Hundreds of children are taking knives into schools, according to figures obtained through Freedom of Information requests to police forces in England and Wales.
Inevitably teachers are at the forefront of dealing with the trend to carry weapons into the classroom.
For physics teacher Vincent Uzomah the consequences almost proved fatal. This is his story.
Vincent Uzomah thought he was dying.
As he lay bleeding, on his classroom floor, he prepared a final message for his wife and three children.
The physics teacher had just been stabbed by a pupil. A boy, aged only 14.
“I was teaching in the classroom and he just pulled out a knife and stabbed me in the stomach,” Dr Uzomah tells me. “It was such a horrible experience. No-one should have to go through the same thing.”
It’s now four years since that attack.
I meet Dr Uzomah at his new place of work – a university in Greater Manchester. He’s had a busy day, with lectures and tutorials.
“I’ve got more than 120 students this year!” he tells me, clearing papers to get his desk looking tidy for our camera.
He’s got thick piles of marking to get through before his day is over but it’s clear he loves teaching.
Dr Uzomah’s students are adults, university age and above.
But when he was attacked in June 2015, Dr Uzomah was a part-time supply teacher at a secondary school.
Originally from Nigeria, he’d just completed a PhD at the University of Salford, and was teaching three days a week at Dixon Kings Academy, a mixed-sex free school in Bradford, West Yorkshire.
“The attack made me not go back to secondary schools any more,” Dr Uzomah says. “But the impact continues even here. Sometimes when I’m clustered by students I start feeling very uncomfortable. So it’s an ongoing thing.”
As he was under-18, Dr Uzomah’s attacker has never been named publicly.
But during his trial, the court heard he’d brought the weapon to school in his rucksack. It was a six-inch kitchen knife.
He received an 11-year custodial sentence.
“I forgave him for what he did,” Dr Uzomah says, “but the thought of going into a school now frightens me.”
And he’s shocked, but not surprised, at the news that brought me to his office – that a growing number of children in England and Wales are bringing weapons, especially knives, into schools.

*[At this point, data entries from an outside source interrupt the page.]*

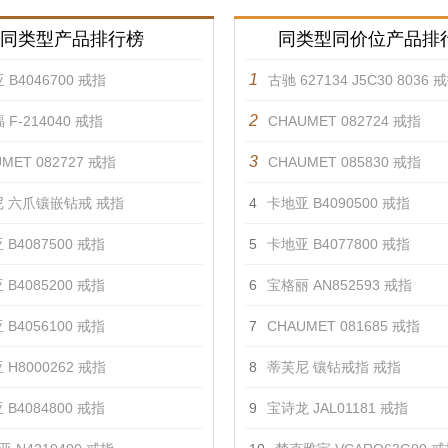
同类型产品排行榜
同类型同价位产品排
1
 B4046700 戒指
古驰 627134 J5C30 8036 
2
 F-214040 戒指
CHAUMET 082724 戒指
3
MET 082727 戒指
CHAUMET 085830 戒指
 六爪镶嵌钻戒 戒指
4
卡地亚 B4090500 戒指
 B4087500 戒指
5
卡地亚 B4077800 戒指
 B4085200 戒指
6
宝格丽 AN852593 戒指
 B4056100 戒指
7
CHAUMET 081685 戒指
 H8000262 戒指
8
蒂芙尼 镶钻戒指 戒指
 B4084800 戒指
9
宝诗龙 JAL01181 戒指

“With the trend of things, it’s becoming more unsafe, and something should be done,” he says.
“I don’t think children are as safe as they have been, in the past. I don’t know if it’s because of what [they] are exposed to, what they are watching, or being taught, or what their friends are doing.
“It’s like kids prefer to do things and damn the consequences.”

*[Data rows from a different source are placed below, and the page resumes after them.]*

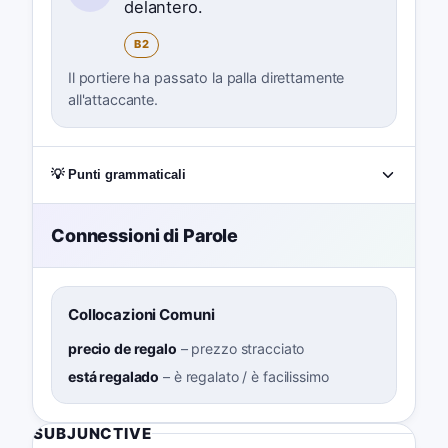
delantero.
B2
Il portiere ha passato la palla direttamente
all'attaccante.
💡 Punti grammaticali
Connessioni di Parole
Collocazioni Comuni
precio de regalo
–
prezzo stracciato
está regalado
–
è regalato / è facilissimo
SUBJUNCTIVE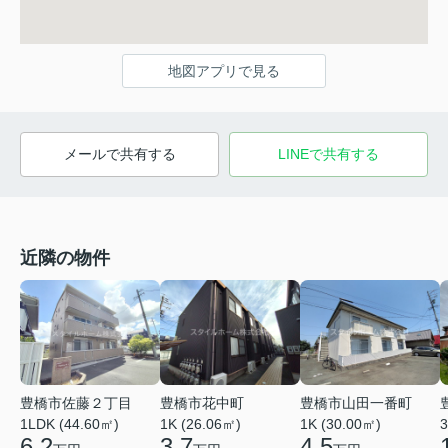
地図アプリで見る
メールで共有する
LINEで共有する
近隣の物件
豊橋市佐藤２丁目
豊橋市花中町
豊橋市山田一番町
1LDK (44.60㎡)
1K (26.06㎡)
1K (30.00㎡)
3
6.2
3.7
4.5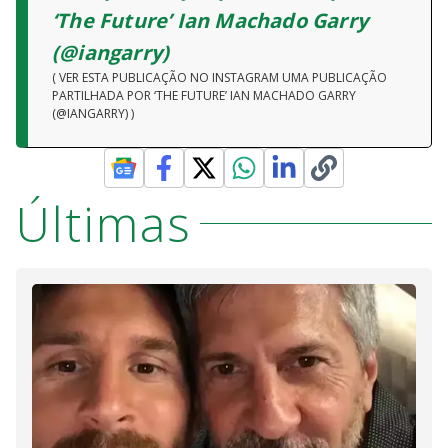
‘The Future’ Ian Machado Garry
(@iangarry)
( VER ESTA PUBLICAÇÃO NO INSTAGRAM UMA PUBLICAÇÃO
PARTILHADA POR ‘THE FUTURE’ IAN MACHADO GARRY
(@IANGARRY) )
Últimas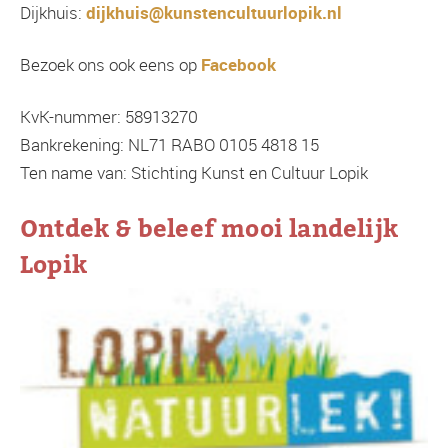
Dijkhuis:
dijkhuis@kunstencultuurlopik.nl
Bezoek ons ook eens op
Facebook
KvK-nummer: 58913270
Bankrekening: NL71 RABO 0105 4818 15
Ten name van: Stichting Kunst en Cultuur Lopik
Ontdek & beleef mooi landelijk
Lopik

We discuss that a four-year-old, in North Wales, is amongst the thousands of pupils that police have found at school with a weapon.
“A four-year-old!” he says. “What do they know about knives and weapons? What do they even know about anger?
“I think we need to look inwards to see what is it that we’re doing wrong? Teachers, what is going wrong? The government, is there anything that we could do differently?”
But would Dr Uzomah ever go back to teach in a secondary school?
“No, I don’t feel safe going to teach in schools. My wife is also a teacher, she is also traumatised.
“And I think there are other teachers that feel the same.”